Your goal: Please rewrite the records from the line containing "collector number: 7972" through the end of the records, changing "catalogue" to "catalog" and leaving all else as it is.

Data in this exercise:
┄┄┄┄┄┄

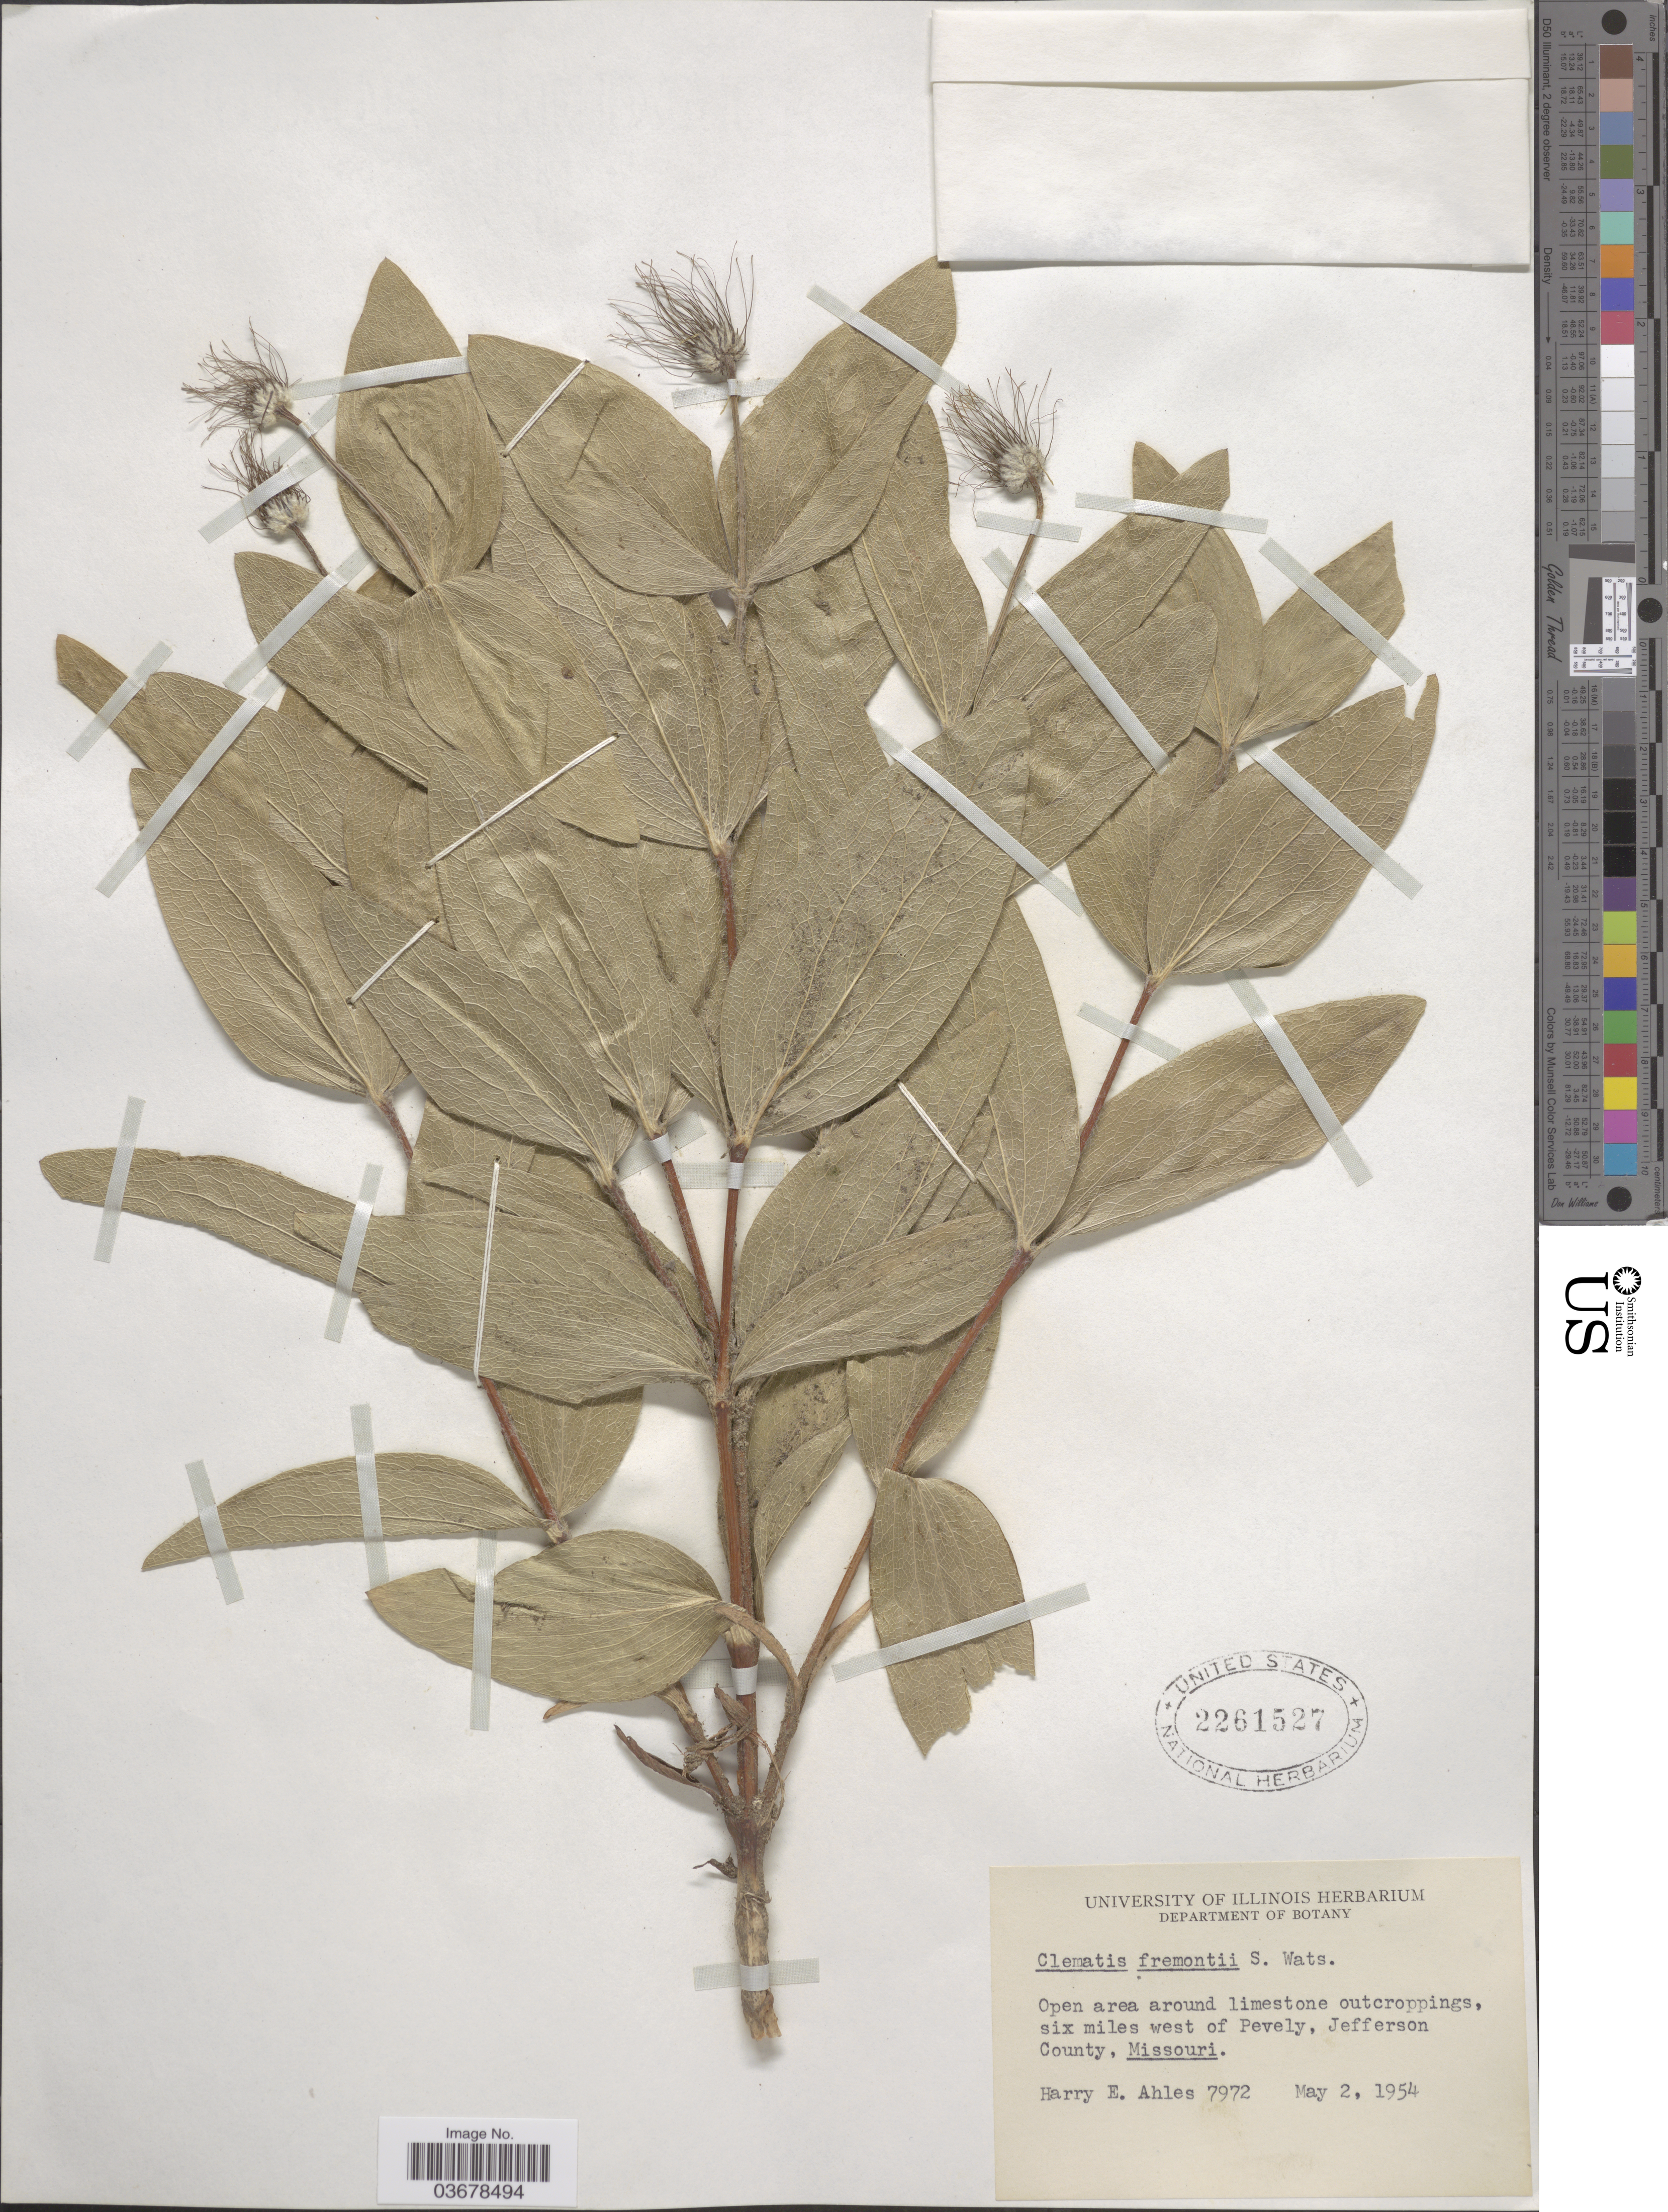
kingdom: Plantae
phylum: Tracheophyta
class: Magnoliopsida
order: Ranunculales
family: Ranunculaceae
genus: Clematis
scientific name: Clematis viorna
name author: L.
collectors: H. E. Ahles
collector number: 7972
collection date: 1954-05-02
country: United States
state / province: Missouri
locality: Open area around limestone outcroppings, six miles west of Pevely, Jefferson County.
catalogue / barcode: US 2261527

┄┄┄┄┄┄

Exercise response:
collector number: 7972
collection date: 1954-05-02
country: United States
state / province: Missouri
locality: Open area around limestone outcroppings, six miles west of Pevely, Jefferson County.
catalog / barcode: US 2261527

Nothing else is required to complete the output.